4.3 KiB
Preparing and Selecting Datasets
This section of the tutorial mainly focuses on how to prepare the datasets supported by OpenCompass and build configuration files to complete dataset selection.
Directory Structure of Dataset Configuration Files
First, let's introduce the structure under the configs/datasets
directory in OpenCompass, as shown below:
configs/datasets/
├── agieval
├── apps
├── ARC_c
├── ...
├── CLUE_afqmc # dataset
│ ├── CLUE_afqmc_gen_901306.py # different version of config
│ ├── CLUE_afqmc_gen.py
│ ├── CLUE_afqmc_ppl_378c5b.py
│ ├── CLUE_afqmc_ppl_6507d7.py
│ ├── CLUE_afqmc_ppl_7b0c1e.py
│ └── CLUE_afqmc_ppl.py
├── ...
├── XLSum
├── Xsum
└── z_bench
In the configs/datasets
directory structure, we flatten all datasets directly, and there are multiple dataset configurations within the corresponding folders for each dataset.
The naming of the dataset configuration file is made up of {dataset name}_{evaluation method}_{prompt version number}.py
. For example, CLUE_afqmc/CLUE_afqmc_gen_db509b.py
, this configuration file is the CLUE_afqmc
dataset under the Chinese universal ability, the corresponding evaluation method is gen
, i.e., generative evaluation, and the corresponding prompt version number is db509b
; similarly, CLUE_afqmc_ppl_00b348.py
indicates that the evaluation method is ppl
, i.e., discriminative evaluation, and the prompt version number is 00b348
.
In addition, files without a version number, such as: CLUE_afqmc_gen.py
, point to the latest prompt configuration file of that evaluation method, which is usually the most accurate prompt.
Dataset Preparation
The datasets supported by OpenCompass mainly include two parts:
- Huggingface Dataset
Huggingface Dataset provides a large number of datasets.
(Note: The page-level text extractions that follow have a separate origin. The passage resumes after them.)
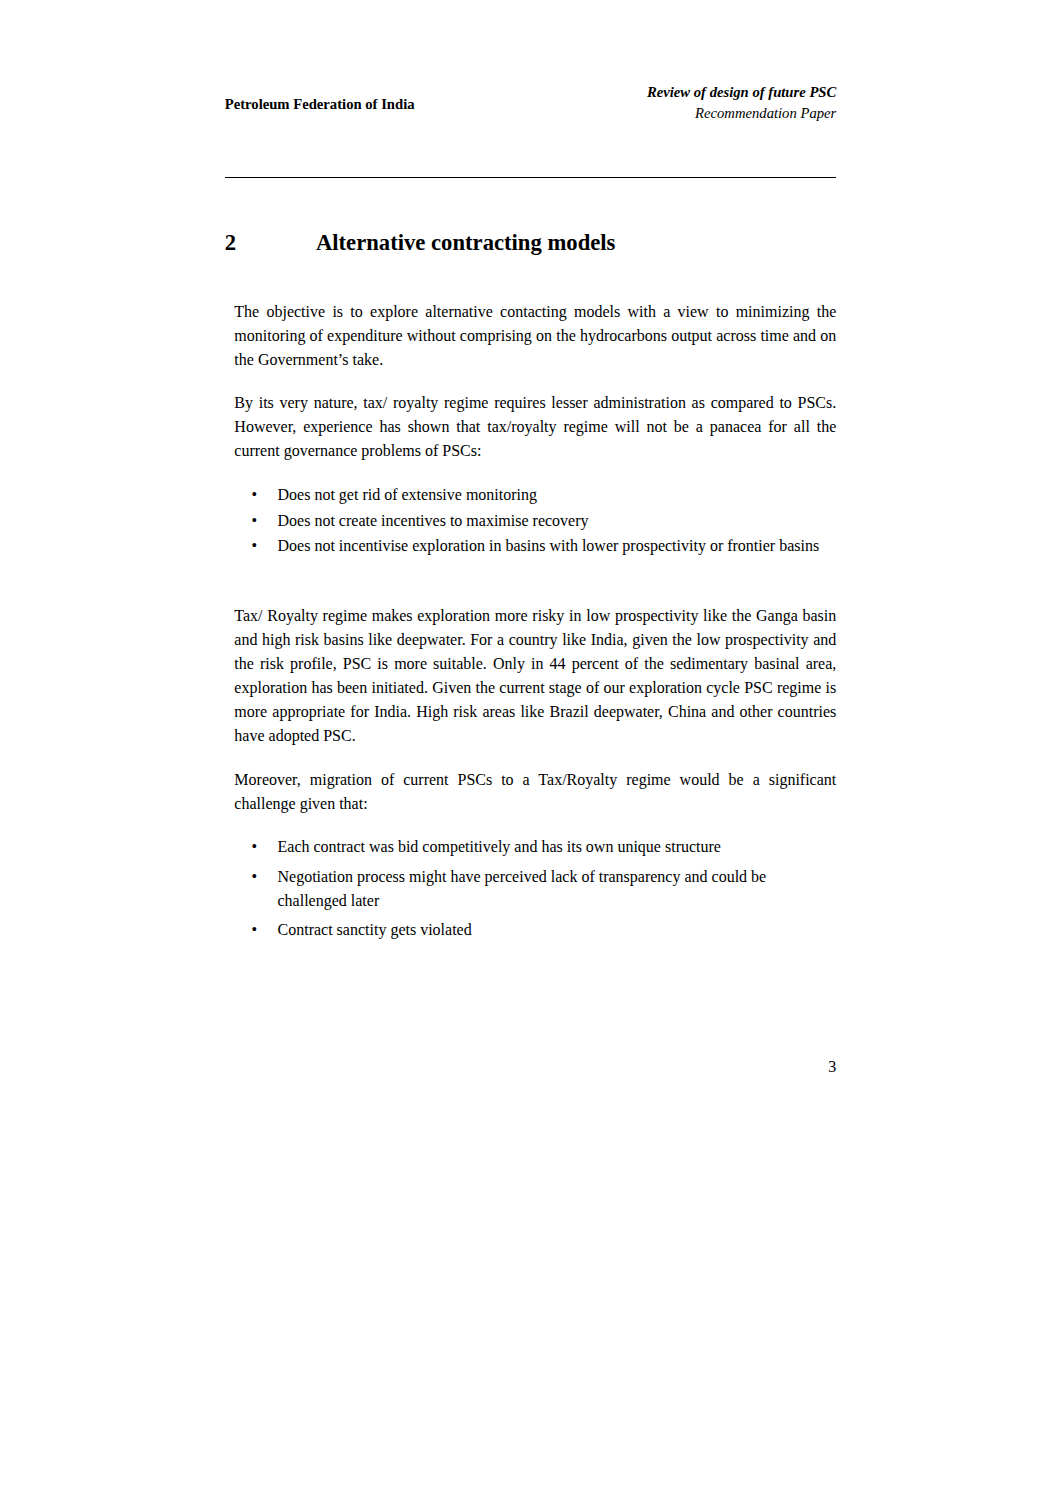Petroleum Federation of India
Review of design of future PSC
Recommendation Paper
2 Alternative contracting models
The objective is to explore alternative contacting models with a view to minimizing the monitoring of expenditure without comprising on the hydrocarbons output across time and on the Government’s take.
By its very nature, tax/ royalty regime requires lesser administration as compared to PSCs. However, experience has shown that tax/royalty regime will not be a panacea for all the current governance problems of PSCs:
Does not get rid of extensive monitoring
Does not create incentives to maximise recovery
Does not incentivise exploration in basins with lower prospectivity or frontier basins
Tax/ Royalty regime makes exploration more risky in low prospectivity like the Ganga basin and high risk basins like deepwater. For a country like India, given the low prospectivity and the risk profile, PSC is more suitable. Only in 44 percent of the sedimentary basinal area, exploration has been initiated. Given the current stage of our exploration cycle PSC regime is more appropriate for India. High risk areas like Brazil deepwater, China and other countries have adopted PSC.
Moreover, migration of current PSCs to a Tax/Royalty regime would be a significant challenge given that:
Each contract was bid competitively and has its own unique structure
Negotiation process might have perceived lack of transparency and could be challenged later
Contract sanctity gets violated
3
OpenCompass has supported most of the datasets commonly used for performance comparison, please refer to configs/dataset
for the specific list of supported datasets.
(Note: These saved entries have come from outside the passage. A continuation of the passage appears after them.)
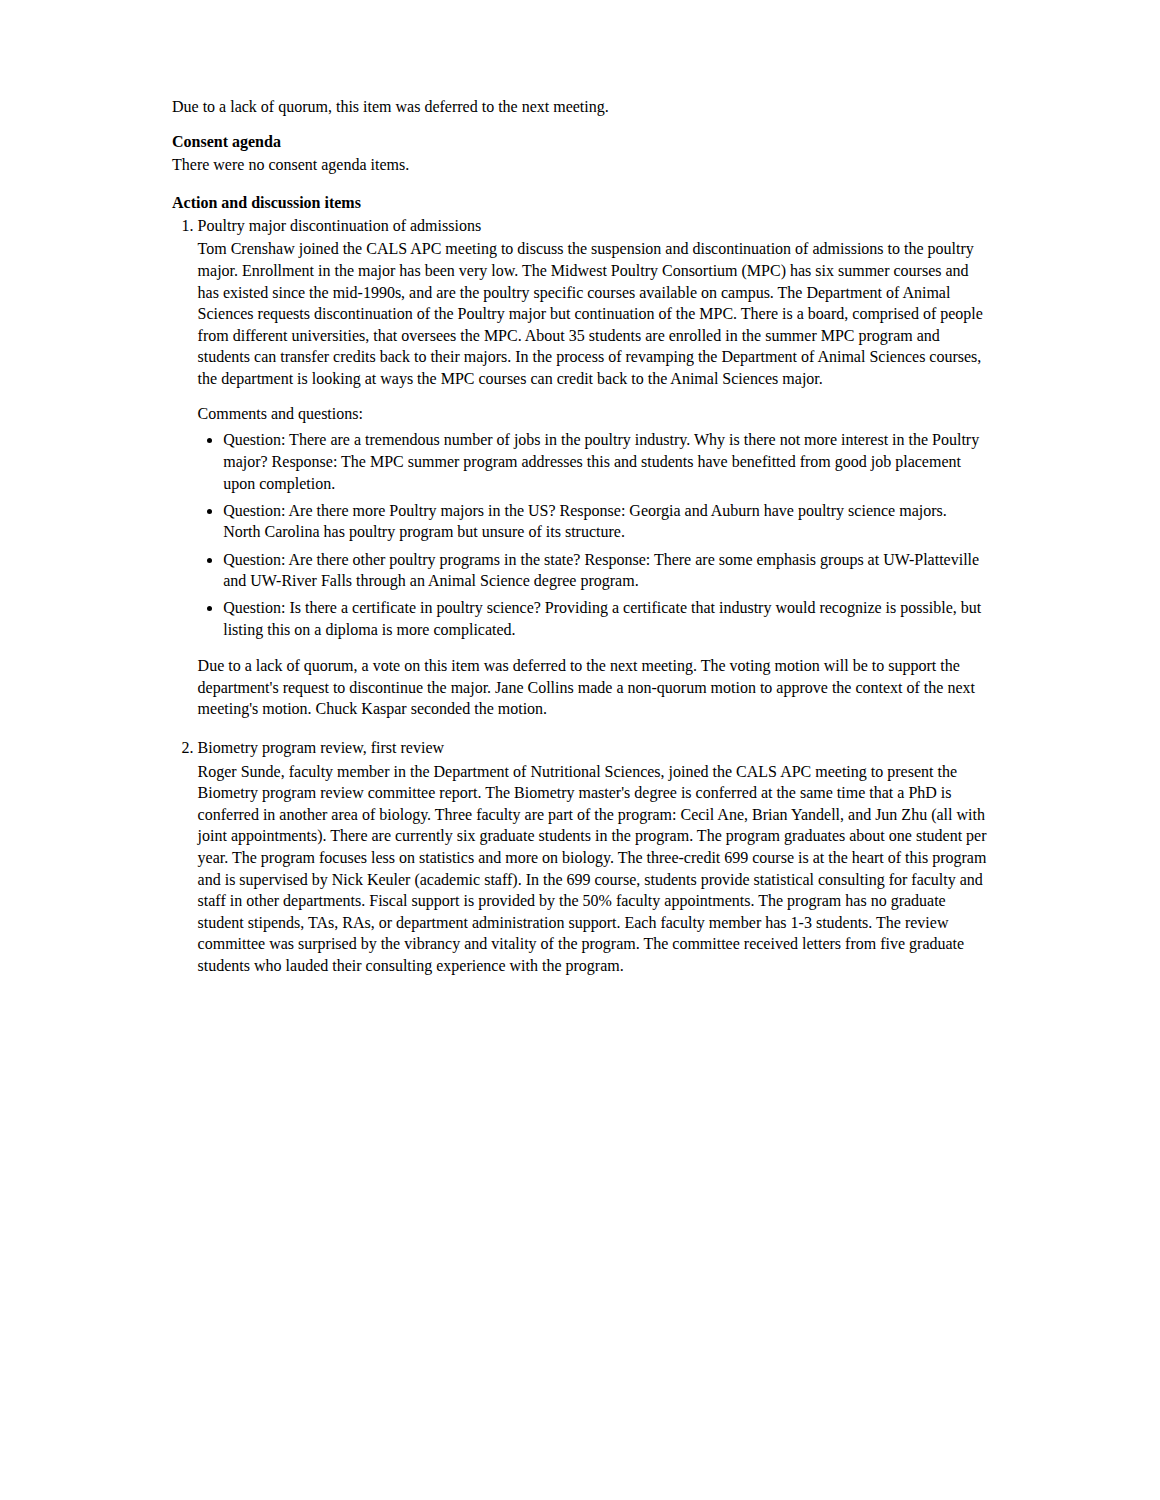Due to a lack of quorum, this item was deferred to the next meeting.
Consent agenda
There were no consent agenda items.
Action and discussion items
Poultry major discontinuation of admissions
Tom Crenshaw joined the CALS APC meeting to discuss the suspension and discontinuation of admissions to the poultry major. Enrollment in the major has been very low. The Midwest Poultry Consortium (MPC) has six summer courses and has existed since the mid-1990s, and are the poultry specific courses available on campus. The Department of Animal Sciences requests discontinuation of the Poultry major but continuation of the MPC. There is a board, comprised of people from different universities, that oversees the MPC. About 35 students are enrolled in the summer MPC program and students can transfer credits back to their majors. In the process of revamping the Department of Animal Sciences courses, the department is looking at ways the MPC courses can credit back to the Animal Sciences major.
Comments and questions:
Question: There are a tremendous number of jobs in the poultry industry. Why is there not more interest in the Poultry major? Response: The MPC summer program addresses this and students have benefitted from good job placement upon completion.
Question: Are there more Poultry majors in the US? Response: Georgia and Auburn have poultry science majors. North Carolina has poultry program but unsure of its structure.
Question: Are there other poultry programs in the state? Response: There are some emphasis groups at UW-Platteville and UW-River Falls through an Animal Science degree program.
Question: Is there a certificate in poultry science? Providing a certificate that industry would recognize is possible, but listing this on a diploma is more complicated.
Due to a lack of quorum, a vote on this item was deferred to the next meeting. The voting motion will be to support the department's request to discontinue the major. Jane Collins made a non-quorum motion to approve the context of the next meeting's motion. Chuck Kaspar seconded the motion.
Biometry program review, first review
Roger Sunde, faculty member in the Department of Nutritional Sciences, joined the CALS APC meeting to present the Biometry program review committee report. The Biometry master's degree is conferred at the same time that a PhD is conferred in another area of biology. Three faculty are part of the program: Cecil Ane, Brian Yandell, and Jun Zhu (all with joint appointments). There are currently six graduate students in the program. The program graduates about one student per year. The program focuses less on statistics and more on biology. The three-credit 699 course is at the heart of this program and is supervised by Nick Keuler (academic staff). In the 699 course, students provide statistical consulting for faculty and staff in other departments. Fiscal support is provided by the 50% faculty appointments. The program has no graduate student stipends, TAs, RAs, or department administration support. Each faculty member has 1-3 students. The review committee was surprised by the vibrancy and vitality of the program. The committee received letters from five graduate students who lauded their consulting experience with the program.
- OpenCompass Self-built Datasets
In addition to supporting Huggingface's existing datasets, OpenCompass also provides some self-built CN datasets. In the future, a dataset-related link will be provided for users to download and use. Following the instructions in the document to place the datasets uniformly in the ./data
directory can complete dataset preparation.
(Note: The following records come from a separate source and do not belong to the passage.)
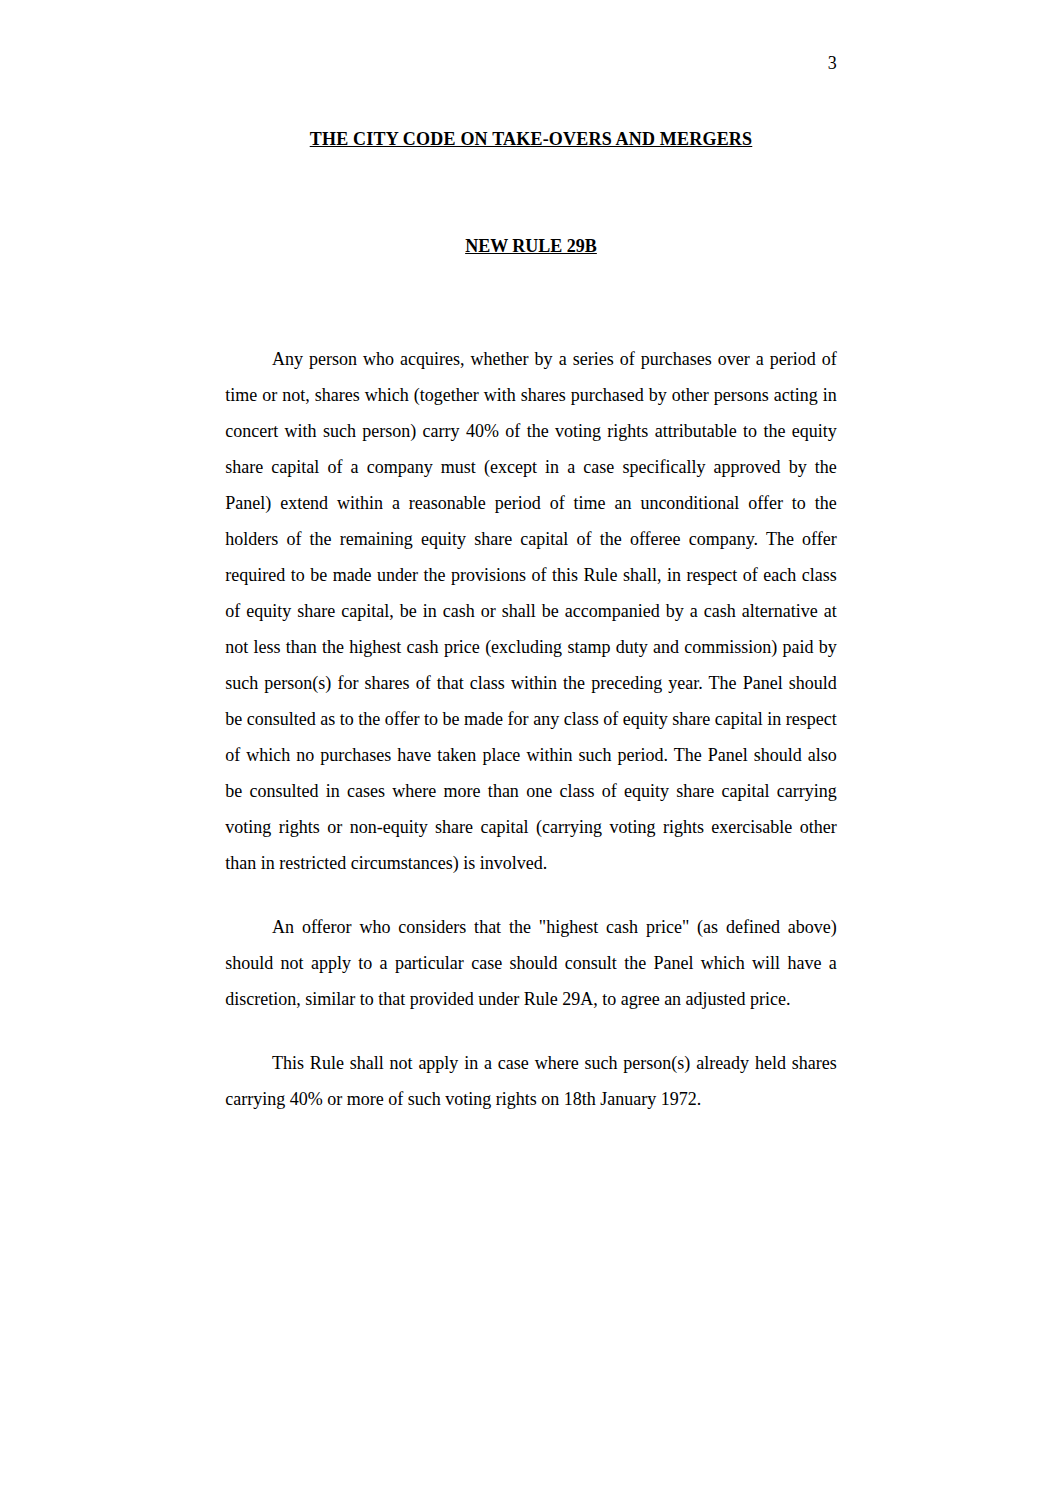3
THE CITY CODE ON TAKE-OVERS AND MERGERS
NEW RULE 29B
Any person who acquires, whether by a series of purchases over a period of time or not, shares which (together with shares purchased by other persons acting in concert with such person) carry 40% of the voting rights attributable to the equity share capital of a company must (except in a case specifically approved by the Panel) extend within a reasonable period of time an unconditional offer to the holders of the remaining equity share capital of the offeree company. The offer required to be made under the provisions of this Rule shall, in respect of each class of equity share capital, be in cash or shall be accompanied by a cash alternative at not less than the highest cash price (excluding stamp duty and commission) paid by such person(s) for shares of that class within the preceding year. The Panel should be consulted as to the offer to be made for any class of equity share capital in respect of which no purchases have taken place within such period. The Panel should also be consulted in cases where more than one class of equity share capital carrying voting rights or non-equity share capital (carrying voting rights exercisable other than in restricted circumstances) is involved.
An offeror who considers that the "highest cash price" (as defined above) should not apply to a particular case should consult the Panel which will have a discretion, similar to that provided under Rule 29A, to agree an adjusted price.
This Rule shall not apply in a case where such person(s) already held shares carrying 40% or more of such voting rights on 18th January 1972.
It is important to note that the Repo not only contains self-built datasets, but also includes some HF-supported datasets for testing convenience.
Dataset Selection
In each dataset configuration file, the dataset will be defined in the {}_datasets
variable, such as afqmc_datasets
in CLUE_afqmc/CLUE_afqmc_gen_db509b.py
.
afqmc_datasets = [
dict(
abbr="afqmc-dev",
type=AFQMCDataset_V2,
path="./data/CLUE/AFQMC/dev.json",
reader_cfg=afqmc_reader_cfg,
infer_cfg=afqmc_infer_cfg,
eval_cfg=afqmc_eval_cfg,
),
]
And cmnli_datasets
in CLUE_cmnli/CLUE_cmnli_ppl_b78ad4.py
.
cmnli_datasets = [
dict(
type=HFDataset,
abbr='cmnli',
path='json',
split='train',
data_files='./data/CLUE/cmnli/cmnli_public/dev.json',
reader_cfg=cmnli_reader_cfg,
infer_cfg=cmnli_infer_cfg,
eval_cfg=cmnli_eval_cfg)
]
Take these two datasets as examples. If users want to evaluate these two datasets at the same time, they can create a new configuration file in the configs
directory. We use the import mechanism in the mmengine
configuration to build the part of the dataset parameters in the evaluation script, as shown below:
from mmengine.config import read_base
with read_base():
from .datasets.CLUE_afqmc.CLUE_afqmc_gen_db509b import afqmc_datasets
from .datasets.CLUE_cmnli.CLUE_cmnli_ppl_b78ad4 import cmnli_datasets
datasets = []
datasets += afqmc_datasets
datasets += cmnli_datasets
Users can choose different abilities, different datasets and different evaluation methods configuration files to build the part of the dataset in the evaluation script according to their needs.
For information on how to start an evaluation task and how to evaluate self-built datasets, please refer to the relevant documents.